RO2 and Rising Storm reduce (but do not remove completely) that friction, because when you focus on it and are conscious of it, it is not fun at all. It's only tolerable as an ingredient in a greater experience, a subtle nuance that compels you towards certain bahaviour. If you watch the reloading animations in RO1 when the player is not crawling on his stomach under fire but is simply standing in an empty street on an empty server, he looks slightly out of practice, maybe even incompetent and a bit silly, whereas RO2's animations may be too fast for frantic battlefield action, but are so simple and utilitarian that you wouldn't really scrutinize it at all on an empty server. The new design philosophy is to get out of the player's way and let him fight the battle, rather than make him fight the controls. Sometimes it's an improvement and rewards quick thinking and reactive tactics, not to mention give players on the flank or in ambush the feeling that they're calm and collected, but sometimes it opens the floodgates for abuse and "gamey" behaviour. I've gotten used to the new mechanics, and manage to find myself having fun both on a tactile level (RO2's general gunplay is superb and makes killing very satisfying) and a cerebral level (outsmarting the enemy when he becomes set in his ways). And yet I still frequently die "unfairly" just as often as I used to do in Combined Arms for UT and Ostfront thereafter because the easier mechanics are still punishing when you get too cocky and try to be a dip**** (which I often do and have always done... after all, my primary complaint when they first added movement inertia was that it made bayoneting people harder, at a time when most players never fixed their bayonets as a rule). I actually have trouble enjoying Classic mode now that I'm acclimated to the new system. The very mechanics that made me fall in love with the IP feel arbitrary and obtrusive now.
Now, the suppression system is supposed to bridge the gap so that all your Quake 3 Arena super-skills turn to **** as soon as a supersonic crack sounds over your head, but rather than slow you down in subtle and immersive ways, it apparently makes your eyes water and gives you hysterical colour blindness instead. It's an abstraction like everything else, but I'll agree that it's poorly implemented. On the other hand, I find it less irritating than Darkest Hour's version which gave your avatar a full epileptic fit for every individual bullet that flew within a five foot radius of his body.

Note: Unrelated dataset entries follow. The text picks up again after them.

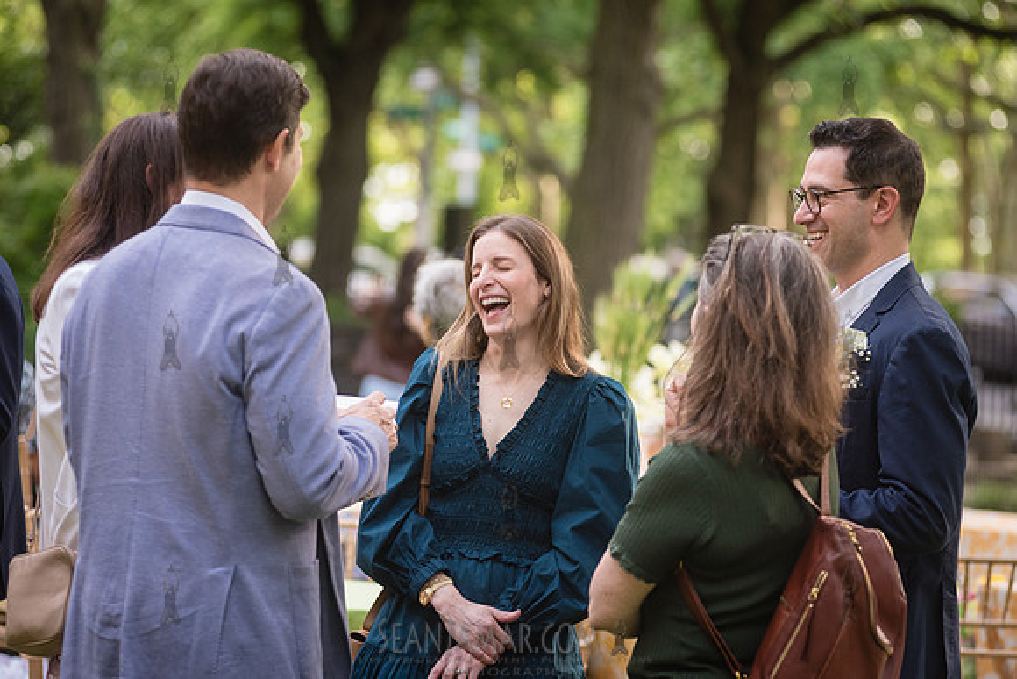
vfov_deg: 8.5
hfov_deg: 12.7
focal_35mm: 162
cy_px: 340
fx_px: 4572
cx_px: 508
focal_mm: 145
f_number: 4
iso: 1000
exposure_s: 1/400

I'm reminded of a Half-Life 2 mod called Plan of Attack, which tried to force firefights to last longer and allow for tactical coordination by imposing wildly inaccurate conefire and low bullet damage. The small maps could play out like a tabletop turn-based tactics game, but in an FPS, and it was very jarring. That mod had a very overt and obstructive design philosophy with the best of intentions, but it was not fun to play because nothing felt convincing on a tactile level, the fidelity of the graphics and fluidity of the character movement implied something that the shooting mechanics did not deliver. RO1 bridged that gap better, RO2 seeks to tighten the gap even further.
Now, even if the general RO2 mechanics are preserved in RS2 or tweaked further, we really can't say how it will play because so much depends on map layouts, and the behaviour of weapons and how classes are balanced. RS2, if it seeks to simulate the weapons of the Vietnam war properly, will inevitably feel very distinct from RO2 and RS1. We already know from RS1 that Anti-Matter Games aren't afraid of taking risks with asymmetrical balance like unique weapons and mechanics for each faction to encourage historical behaviour, so I think RS2 will see less "commercial" compromises made than if Tripwire was fully developing it. But again, we really don't know yet.